March 18, 1915 – A flotilla of French and British war vessels started an onslaught in the Turkish Dardanelles Strait. Their purpose — to secure the said sea route which was leading to Russia, force Turkey out of the Great War and break up the deadlock the Allies in their fight against the Germans.
The Allies had wanted to wipe out the forts of the Ottoman Empire situated on the Gallipoli peninsula which, in turn, had guarded the Dardanelles. Furthermore, they wanted to clear out the waterways from minefields.
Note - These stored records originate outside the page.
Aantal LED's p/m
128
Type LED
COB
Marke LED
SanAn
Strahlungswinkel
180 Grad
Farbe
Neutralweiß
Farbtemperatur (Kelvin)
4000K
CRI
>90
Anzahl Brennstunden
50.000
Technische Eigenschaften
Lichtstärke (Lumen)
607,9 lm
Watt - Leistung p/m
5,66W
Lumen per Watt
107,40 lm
Their ultimate goal that time was to reach Istanbul, Turkey – then known as Constantinople – the Ottoman Empire’s capital.
The assaults started on February 19, 1915. However, after the results of the operations remained ambiguous even after already a few weeks have passed, the Allies decided to assemble an armada of battleships to carry out the primary attack against Dardanelles.
But then, many of the Allied warships got damaged or were sunk during the attack because of the mines placed in the water, thus, forcing them to withdrew.
“It is just one of those occasions when if we win the results may be enormously important, while if we cannot have our way and circumstances prove too much for us we shall, at any rate, be no worse off than we were before,” was the reassurance given out through the British magazine Spectator on its February 27 issue.
Because of the naval operation’s failure, it was decided that Allied troops be sent to the Gallipoli peninsula on April 25, 1915. That day marked as the start of the eight-month long Gallipoli Campaign which ended in a withdrawal.
The Gallipoli Campaign cost Sir Winston Churchill’s job as the First Lord of the Admiralty, being responsible of the British Royal Navy.
On the other hand, Turkish military commander Mustafa Kemal’s name became known after his famous defense of Gallipoli. Kemal went on and became the founder of the Republic of Turkey after the Great War.